The case involved UC Berkeley's plan to conduct vegetation removal projects in a forested area in the hills above its main campus. The area is designated a Very High Fire Hazard Severity Zone and has a history of wildfires. The plan involved fire hazard reduction projects (essentially, removing trees and other vegetation) in three areas as well as constructing a 126-foot-wide fuel break on a ridgeline to reduce the spread of fire between canyons.

The plan itself did not specify which trees would be removed. For the fire hazard reduction projects, a certified arborist and registered professional forester would determine which trees to remove based on objective criteria (including tree health, size, and fire hazard) and principles of variable density thinning (which is intended to create gaps in canopy cover and tree density to reduce canopy fire spread, based on site-specific conditions). For the fuel break, the plan included objective standards for vegetation removal (based on, for example, fire hazard, horizontal spacing between trees and shrubs, and height). The EIR included photographic and textual examples of how these criteria and principles would be applied. The EIR explained that it was not feasible to specify the exact number of trees that would be removed because of changing conditions—for example, trees growing and dying, changing topography, and weather—and the need for flexibility in implementing the plan.

The court upheld the EIR's project description, holding that it provided sufficient information to understand the project's environmental impacts. The court rejected the petitioners' arguments that the EIR should have identified which trees would be removed and the number of trees that would be removed.
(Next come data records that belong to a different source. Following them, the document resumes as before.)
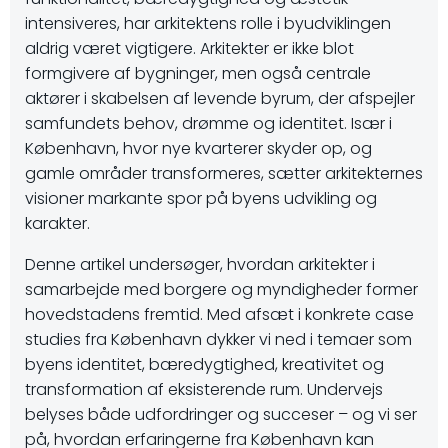
intensiveres, har arkitektens rolle i byudviklingen
aldrig været vigtigere. Arkitekter er ikke blot
formgivere af bygninger, men også centrale
aktører i skabelsen af levende byrum, der afspejler
samfundets behov, drømme og identitet. Især i
København, hvor nye kvarterer skyder op, og
gamle områder transformeres, sætter arkitekternes
visioner markante spor på byens udvikling og
karakter.
Denne artikel undersøger, hvordan arkitekter i
samarbejde med borgere og myndigheder former
hovedstadens fremtid. Med afsæt i konkrete case
studies fra København dykker vi ned i temaer som
byens identitet, bæredygtighed, kreativitet og
transformation af eksisterende rum. Undervejs
belyses både udfordringer og succeser – og vi ser
på, hvordan erfaringerne fra København kan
The court found that the project description contained meaningful information about the project "while providing for flexibility needed to respond to changing conditions that may affect the precise number of trees that will be removed in the project areas."

The court explained that CEQA did not require disclosure of the exact number and type of affected trees: "When, as here, a project is subject to variable future conditions—for example, unusual rainy weather, tree growth, impact of pests and diseases, and changing natural resources, etc.—the project description must be sufficiently flexible to account for those conditions. . . . So long as the EIR provides sufficient information to analyze environmental impacts—including the objective criteria being used—a project description for large-scale vegetation removal that is subject to changing future conditions need not specify, on a highly detailed level, the number of trees removed."

The court held that substantial evidence supported the University's conclusion that preparing a tree inventory was not reasonably feasible, given the steep and rugged terrain, the costs, and the need to retain flexibility in how the project would be implemented.